## Provided entries
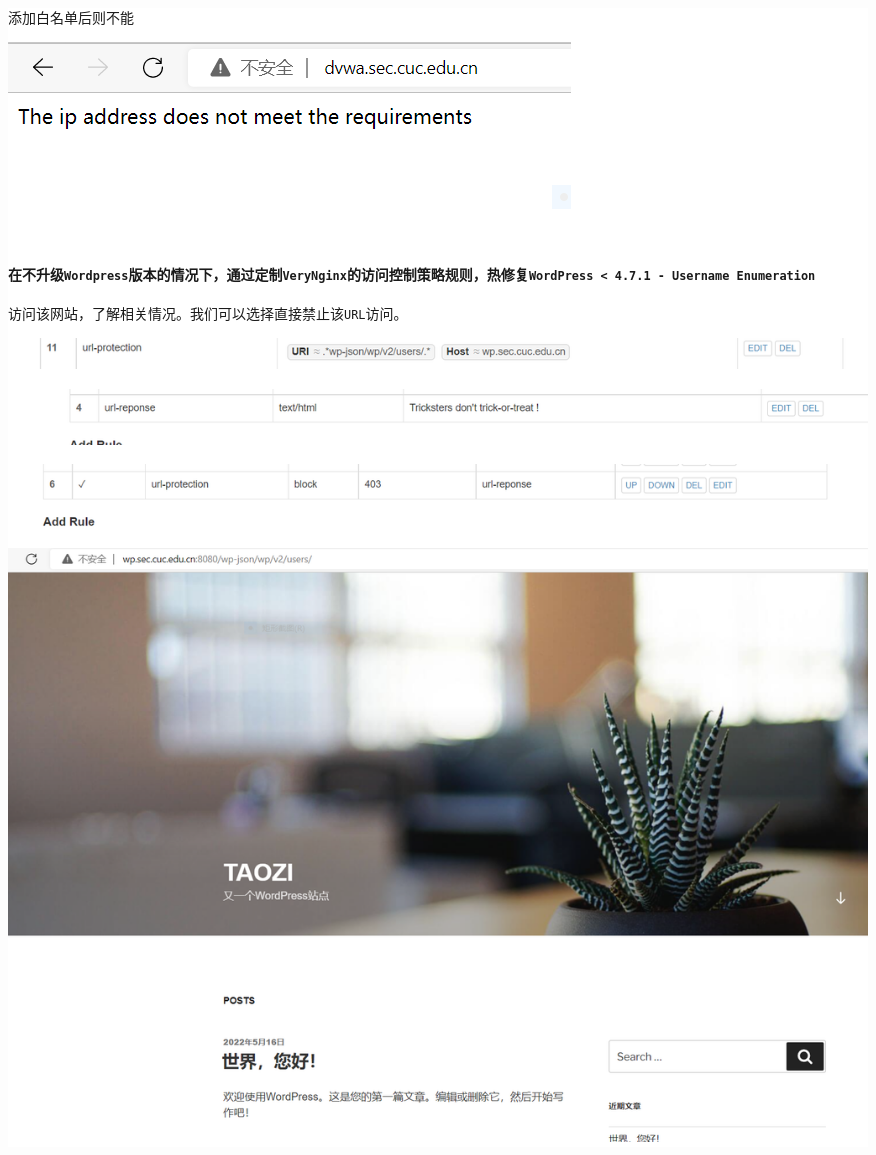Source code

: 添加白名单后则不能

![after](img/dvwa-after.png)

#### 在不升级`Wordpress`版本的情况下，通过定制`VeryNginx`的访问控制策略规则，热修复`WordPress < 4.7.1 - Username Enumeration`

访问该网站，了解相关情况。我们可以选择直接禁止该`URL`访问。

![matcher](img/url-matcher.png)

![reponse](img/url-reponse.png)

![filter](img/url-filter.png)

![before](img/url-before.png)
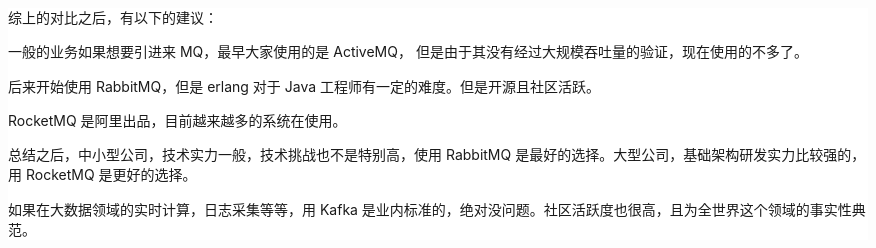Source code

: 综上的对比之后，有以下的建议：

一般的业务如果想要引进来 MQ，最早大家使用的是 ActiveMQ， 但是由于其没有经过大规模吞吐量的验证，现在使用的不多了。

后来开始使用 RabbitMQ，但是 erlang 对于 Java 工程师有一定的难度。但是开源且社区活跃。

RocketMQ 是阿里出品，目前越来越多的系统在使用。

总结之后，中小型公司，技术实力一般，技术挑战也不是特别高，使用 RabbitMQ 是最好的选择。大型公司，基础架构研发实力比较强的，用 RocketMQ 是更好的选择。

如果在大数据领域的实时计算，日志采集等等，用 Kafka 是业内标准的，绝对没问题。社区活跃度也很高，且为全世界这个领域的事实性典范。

## Brief
Convert the source text of all the records above into a numbered list with one line per item, skipping blank lines. Leave the pictures out of the answer.

## Reply to the exercise
1. Source code
2. : 添加白名单后则不能
3. ![after](img/dvwa-after.png)
4. #### 在不升级`Wordpress`版本的情况下，通过定制`VeryNginx`的访问控制策略规则，热修复`WordPress < 4.7.1 - Username Enumeration`
5. 访问该网站，了解相关情况。我们可以选择直接禁止该`URL`访问。
6. ![matcher](img/url-matcher.png)
7. ![reponse](img/url-reponse.png)
8. ![filter](img/url-filter.png)
9. ![before](img/url-before.png)
10. Source code
11. : 综上的对比之后，有以下的建议：
12. 一般的业务如果想要引进来 MQ，最早大家使用的是 ActiveMQ， 但是由于其没有经过大规模吞吐量的验证，现在使用的不多了。
13. 后来开始使用 RabbitMQ，但是 erlang 对于 Java 工程师有一定的难度。但是开源且社区活跃。
14. RocketMQ 是阿里出品，目前越来越多的系统在使用。
15. 总结之后，中小型公司，技术实力一般，技术挑战也不是特别高，使用 RabbitMQ 是最好的选择。大型公司，基础架构研发实力比较强的，用 RocketMQ 是更好的选择。
16. 如果在大数据领域的实时计算，日志采集等等，用 Kafka 是业内标准的，绝对没问题。社区活跃度也很高，且为全世界这个领域的事实性典范。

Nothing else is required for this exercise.